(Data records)
[Start of section]
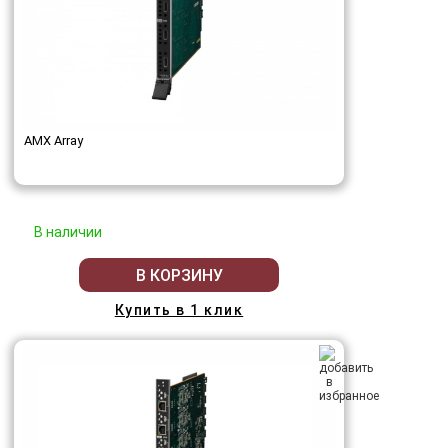
AMX Array
В наличии
В КОРЗИНУ
Купить в 1 клик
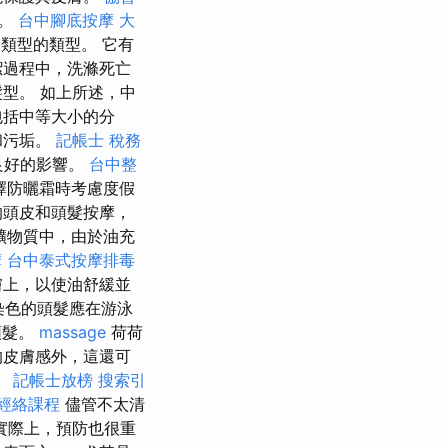
同。
台中腳底按摩
大
類型的類型。 它有
潔過程中，洗滌死亡
型。 如上所述，中
包括中等大小的分
和污垢。
記帳士 稅務
良好的影響。
台中整
擇防曬霜時考慮度假
的頭皮和頭髮按摩，
礦物質中，由於油充
摩
台中泰式按摩排毒
膚上，以使油舒緩並
染色的頭髮應在游泳
頭髮。
massage
荷荷
的皮膚感外，這還可
。
記帳士放榜
搜索引
經絡課程
儘管不太清
實際上，預防也很重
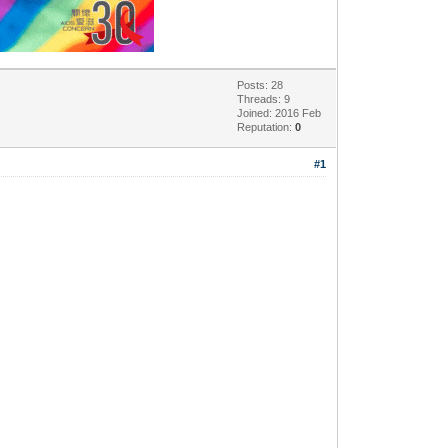
Posts: 28
Threads: 9
Joined: 2016 Feb
Reputation:
0
#1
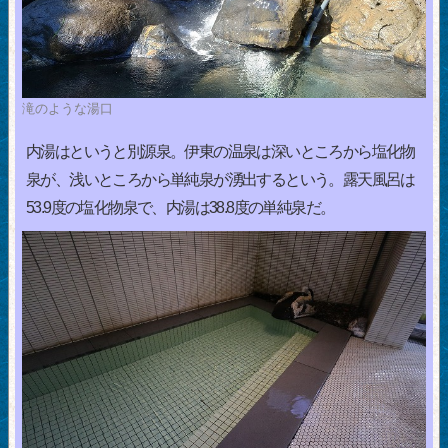
滝のような湯口
内湯はというと別源泉。伊東の温泉は深いところから塩化物
泉が、浅いところから単純泉が湧出するという。露天風呂は
53.9度の塩化物泉で、内湯は38.8度の単純泉だ。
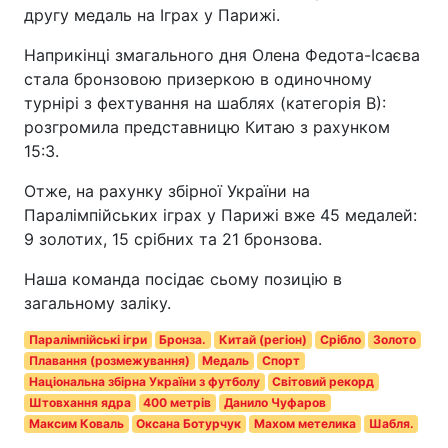
другу медаль на Іграх у Парижі.
Наприкінці змагального дня Олена Федота-Ісаєва
стала бронзовою призеркою в одиночному
турнірі з фехтування на шаблях (категорія В):
розгромила представницю Китаю з рахунком
15:3.
Отже, на рахунку збірної України на
Паралімпійських іграх у Парижі вже 45 медалей:
9 золотих, 15 срібних та 21 бронзова.
Наша команда посідає сьому позицію в
загальному заліку.
Паралімпійські ігри
Бронза.
Китай (регіон)
Срібло
Золото
Плавання (розмежування)
Медаль
Спорт
Національна збірна України з футболу
Світовий рекорд
Штовхання ядра
400 метрів
Данило Чуфаров
Максим Коваль
Оксана Ботурчук
Махом метелика
Шабля.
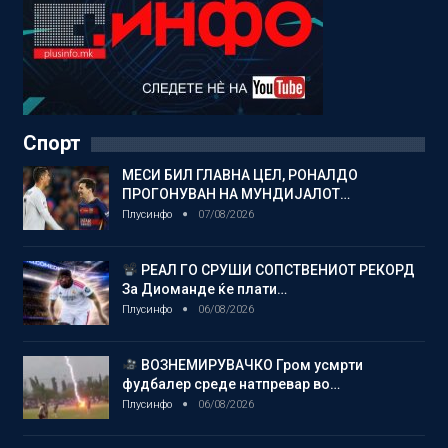
Спорт
МЕСИ БИЛ ГЛАВНА ЦЕЛ, РОНАЛДО
ПРОГОНУВАН НА МУНДИЈАЛОТ…
Плусинфо
07/08/2026
РЕАЛ ГО СРУШИ СОПСТВЕНИОТ РЕКОРД
За Диоманде ќе плати…
Плусинфо
06/08/2026
ВОЗНЕМИРУВАЧКО Гром усмрти
фудбалер среде натпревар во…
Плусинфо
06/08/2026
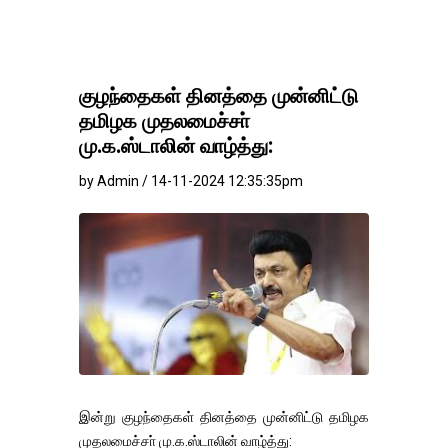
குழந்தைகள் தினத்தை முன்னிட்டு
தமிழக முதலமைச்சா்
மு.க.ஸ்டாலின் வாழ்த்து:
by Admin / 14-11-2024 12:35:35pm
இன்று குழந்தைகள் தினத்தை முன்னிட்டு தமிழக
முதலமைச்சா் மு.க.ஸ்டாலின் வாழ்த்து:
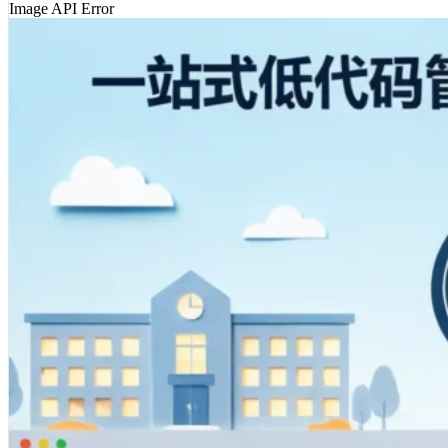
Image API Error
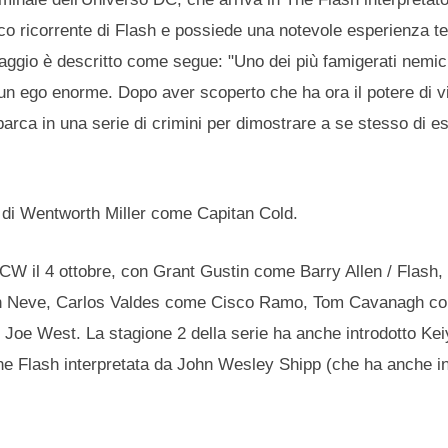
ico ricorrente di Flash e possiede una notevole esperienza t
rsonaggio è descritto come segue: "Uno dei più famigerati nemic
n ego enorme. Dopo aver scoperto che ha ora il potere di v
barca in una serie di crimini per dimostrare a se stesso di es
no di Wentworth Miller come Capitan Cold.
CW il 4 ottobre, con Grant Gustin come Barry Allen / Flash
in Neve, Carlos Valdes come Cisco Ramo, Tom Cavanagh com
e Joe West. La stagione 2 della serie ha anche introdotto Ke
e Flash interpretata da John Wesley Shipp (che ha anche int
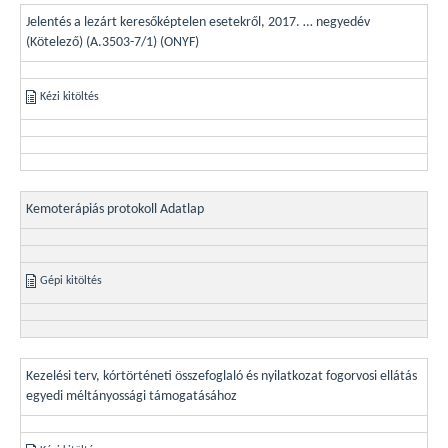
Jelentés a lezárt keresőképtelen esetekről, 2017. … negyedév
(Kötelező) (A.3503-7/1) (ONYF)
Kézi kitöltés
Kemoterápiás protokoll Adatlap
Gépi kitöltés
Kezelési terv, kórtörténeti összefoglaló és nyilatkozat fogorvosi ellátás
egyedi méltányossági támogatásához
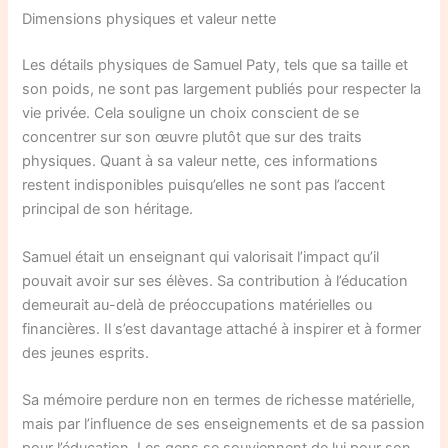
Dimensions physiques et valeur nette
Les détails physiques de Samuel Paty, tels que sa taille et
son poids, ne sont pas largement publiés pour respecter la
vie privée. Cela souligne un choix conscient de se
concentrer sur son œuvre plutôt que sur des traits
physiques. Quant à sa valeur nette, ces informations
restent indisponibles puisqu’elles ne sont pas l’accent
principal de son héritage.
Samuel était un enseignant qui valorisait l’impact qu’il
pouvait avoir sur ses élèves. Sa contribution à l’éducation
demeurait au-delà de préoccupations matérielles ou
financières. Il s’est davantage attaché à inspirer et à former
des jeunes esprits.
Sa mémoire perdure non en termes de richesse matérielle,
mais par l’influence de ses enseignements et de sa passion
pour l’éducation. Les gens se souviennent de lui pour son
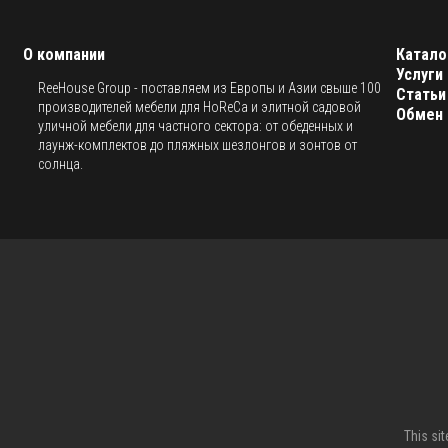
О компании
Катало
Услуги
ReeHouse Group - поставляем из Европы и Азии свыше 100
Статьи
производителей мебели для HoReCa и элитной садовой
Обмен 
уличной мебели для частного сектора: от обеденных и
лаунж-комплектов до пляжных шезлонгов и зонтов от
солнца.
This si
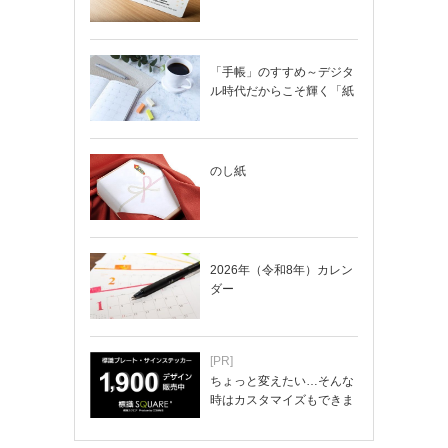
「手帳」のすすめ～デジタ
ル時代だからこそ輝く「紙
の手帳」の使い…
のし紙
2026年（令和8年）カレン
ダー
[PR]
ちょっと変えたい…そんな
時はカスタマイズもできま
す！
[End of section]
What you will do:
Turn every line of text in the records above into a Markdown table with the columns "Row" and "Line", skipping blank lines. Leave the pictures out of the table.

Finished task:
| Row | Line |
|---|---|
| 1 | AMX Array |
| 2 | В наличии |
| 3 | В КОРЗИНУ |
| 4 | Купить в 1 клик |
| 5 | 同。 |
| 6 | 台中腳底按摩 |
| 7 | 大 |
| 8 | 類型的類型。 它有 |
| 9 | 潔過程中，洗滌死亡 |
| 10 | 型。 如上所述，中 |
| 11 | 包括中等大小的分 |
| 12 | 和污垢。 |
| 13 | 記帳士 稅務 |
| 14 | 良好的影響。 |
| 15 | 台中整 |
| 16 | 擇防曬霜時考慮度假 |
| 17 | 的頭皮和頭髮按摩， |
| 18 | 礦物質中，由於油充 |
| 19 | 摩 |
| 20 | 台中泰式按摩排毒 |
| 21 | 膚上，以使油舒緩並 |
| 22 | 染色的頭髮應在游泳 |
| 23 | 頭髮。 |
| 24 | massage |
| 25 | 荷荷 |
| 26 | 的皮膚感外，這還可 |
| 27 | 。 |
| 28 | 記帳士放榜 |
| 29 | 搜索引 |
| 30 | 經絡課程 |
| 31 | 儘管不太清 |
| 32 | 實際上，預防也很重 |
| 33 | Posts: 28 |
| 34 | Threads: 9 |
| 35 | Joined: 2016 Feb |
| 36 | Reputation: |
| 37 | 0 |
| 38 | #1 |
| 39 | 滝のような湯口 |
| 40 | 内湯はというと別源泉。伊東の温泉は深いところから塩化物 |
| 41 | 泉が、浅いところから単純泉が湧出するという。露天風呂は |
| 42 | 53.9度の塩化物泉で、内湯は38.8度の単純泉だ。 |
| 43 | другу медаль на Іграх у Парижі. |
| 44 | Наприкінці змагального дня Олена Федота-Ісаєва |
| 45 | стала бронзовою призеркою в одиночному |
| 46 | турнірі з фехтування на шаблях (категорія В): |
| 47 | розгромила представницю Китаю з рахунком |
| 48 | 15:3. |
| 49 | Отже, на рахунку збірної України на |
| 50 | Паралімпійських іграх у Парижі вже 45 медалей: |
| 51 | 9 золотих, 15 срібних та 21 бронзова. |
| 52 | Наша команда посідає сьому позицію в |
| 53 | загальному заліку. |
| 54 | Паралімпійські ігри |
| 55 | Бронза. |
| 56 | Китай (регіон) |
| 57 | Срібло |
| 58 | Золото |
| 59 | Плавання (розмежування) |
| 60 | Медаль |
| 61 | Спорт |
| 62 | Національна збірна України з футболу |
| 63 | Світовий рекорд |
| 64 | Штовхання ядра |
| 65 | 400 метрів |
| 66 | Данило Чуфаров |
| 67 | Максим Коваль |
| 68 | Оксана Ботурчук |
| 69 | Махом метелика |
| 70 | Шабля. |
| 71 | Спорт |
| 72 | МЕСИ БИЛ ГЛАВНА ЦЕЛ, РОНАЛДО |
| 73 | ПРОГОНУВАН НА МУНДИЈАЛОТ… |
| 74 | Плусинфо |
| 75 | 07/08/2026 |
| 76 | РЕАЛ ГО СРУШИ СОПСТВЕНИОТ РЕКОРД |
| 77 | За Диоманде ќе плати… |
| 78 | Плусинфо |
| 79 | 06/08/2026 |
| 80 | ВОЗНЕМИРУВАЧКО Гром усмрти |
| 81 | фудбалер среде натпревар во… |
| 82 | Плусинфо |
| 83 | 06/08/2026 |
| 84 | குழந்தைகள் தினத்தை முன்னிட்டு |
| 85 | தமிழக முதலமைச்சா் |
| 86 | மு.க.ஸ்டாலின் வாழ்த்து: |
| 87 | by Admin / 14-11-2024 12:35:35pm |
| 88 | இன்று குழந்தைகள் தினத்தை முன்னிட்டு தமிழக |
| 89 | முதலமைச்சா் மு.க.ஸ்டாலின் வாழ்த்து: |
| 90 | Image API Error |
| 91 | ico ricorrente di Flash e possiede una notevole esperienza t |
| 92 | rsonaggio è descritto come segue: "Uno dei più famigerati nemic |
| 93 | n ego enorme. Dopo aver scoperto che ha ora il potere di v |
| 94 | barca in una serie di crimini per dimostrare a se stesso di es |
| 95 | no di Wentworth Miller come Capitan Cold. |
| 96 | CW il 4 ottobre, con Grant Gustin come Barry Allen / Flash |
| 97 | in Neve, Carlos Valdes come Cisco Ramo, Tom Cavanagh com |
| 98 | e Joe West. La stagione 2 della serie ha anche introdotto Ke |
| 99 | e Flash interpretata da John Wesley Shipp (che ha anche int |
| 100 | Jelentés a lezárt keresőképtelen esetekről, 2017. … negyedév |
| 101 | (Kötelező) (A.3503-7/1) (ONYF) |
| 102 | Kézi kitöltés |
| 103 | Kemoterápiás protokoll Adatlap |
| 104 | Gépi kitöltés |
| 105 | Kezelési terv, kórtörténeti összefoglaló és nyilatkozat fogorvosi ellátás |
| 106 | egyedi méltányossági támogatásához |
| 107 | Dimensions physiques et valeur nette |
| 108 | Les détails physiques de Samuel Paty, tels que sa taille et |
| 109 | son poids, ne sont pas largement publiés pour respecter la |
| 110 | vie privée. Cela souligne un choix conscient de se |
| 111 | concentrer sur son œuvre plutôt que sur des traits |
| 112 | physiques. Quant à sa valeur nette, ces informations |
| 113 | restent indisponibles puisqu’elles ne sont pas l’accent |
| 114 | principal de son héritage. |
| 115 | Samuel était un enseignant qui valorisait l’impact qu’il |
| 116 | pouvait avoir sur ses élèves. Sa contribution à l’éducation |
| 117 | demeurait au-delà de préoccupations matérielles ou |
| 118 | financières. Il s’est davantage attaché à inspirer et à former |
| 119 | des jeunes esprits. |
| 120 | Sa mémoire perdure non en termes de richesse matérielle, |
| 121 | mais par l’influence de ses enseignements et de sa passion |
| 122 | pour l’éducation. Les gens se souviennent de lui pour son |
| 123 | О компании |
| 124 | Катало |
| 125 | Услуги |
| 126 | ReeHouse Group - поставляем из Европы и Азии свыше 100 |
| 127 | Статьи |
| 128 | производителей мебели для HoReCa и элитной садовой |
| 129 | Обмен  |
| 130 | уличной мебели для частного сектора: от обеденных и |
| 131 | лаунж-комплектов до пляжных шезлонгов и зонтов от |
| 132 | солнца. |
| 133 | This si |
| 134 | 「手帳」のすすめ～デジタ |
| 135 | ル時代だからこそ輝く「紙 |
| 136 | の手帳」の使い… |
| 137 | のし紙 |
| 138 | 2026年（令和8年）カレン |
| 139 | ダー |
| 140 | [PR] |
| 141 | ちょっと変えたい…そんな |
| 142 | 時はカスタマイズもできま |
| 143 | す！ |